An empty mouse cage and a tray filled with water were placed in a hybridization oven (Amersham Pharmacia Biotech, Rainham, UK) for at least 2 h at 42°C. These conditions should provide a relative humidity of 75% (Dietrich et al., 2000), which favors efficient HS (Fujio et al., 1987; Nowak et al., 1990). Mice were placed in the cage for 20 min at 42°C, after which they were transferred to a clean cage at room temperature.

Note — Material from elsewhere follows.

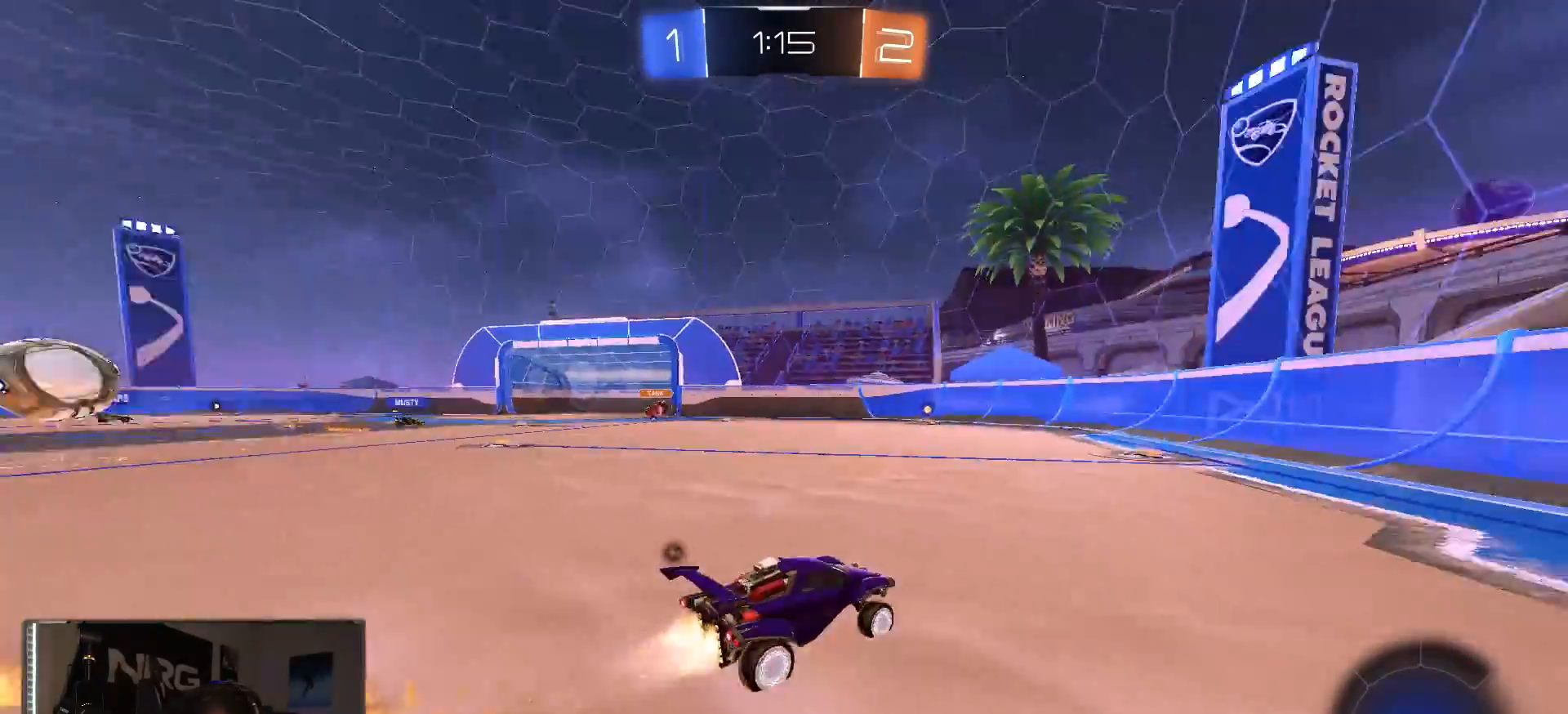
{"buttons": ["R1", "R2"], "left_stick": "left", "right_stick": "center", "events": [[83, "left_stick", "left"]]}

Injections and Blood Collections

I.v. injections were performed in 0.2 ml and s.c. injections in 0.1 ml; i.p. injections had a volume of 0.5 ml. Prior to injection, cytokines and reagents were diluted in an LPS-free isotonic solution. Blood was taken by cardial puncture during avertin anesthesia. Blood was allowed to clot for 30 min at 37°C and for at least 1 h at 4°C, followed by two centrifugations at 20,000x g for 3 min. Serum was stored at -20°C until use.

Tissue Embedding, Tissue Sectioning and Staining

Tissues were removed after cervical dislocation and immediately fixed in a 4% paraformaldehyde solution at room temperature. After passing through baths of 50, 70, 95 and 100% ethanol and 100% Histo-clear, tissues were embedded in paraffin. 4 μm sections were prepared with a microtome, followed by hematoxylin/eosin staining. TUNEL staining was performed with the Deadend colorimetric apoptosis detection system (Promega Biotec, Madison, Wl). Tissue sections were treated according to the manufacturer's instructions. Briefly, samples were treated for 10 min with a proteinase K solution and then incubated with TdT enzyme and biotinylated dUTPs for 60 min at 37°C. After blocking the endogenous peroxidase activity, sections were incubated with horseradish peroxidase conjugated to streptavidin and developed with diaminobenzidine, yielding dark brown staining of nuclei. For immunohistochemistry, paraffin sections were incubated overnight at room temperature with a goat anti-mouse HSP70 antibody (1/50; Santa Cruz Biotechnology, Santa Cruz, CA). A rabbit anti-goat biotin-coupled antibody was used for 45 min at room temperature (1/400) as secondary antibody. The signal was amplified by tyramide signal amplification (Du Pont, Wilmington, DE); visualization was obtained with an AEC+ chromogen substrate (Dako, Carpinteria, CA).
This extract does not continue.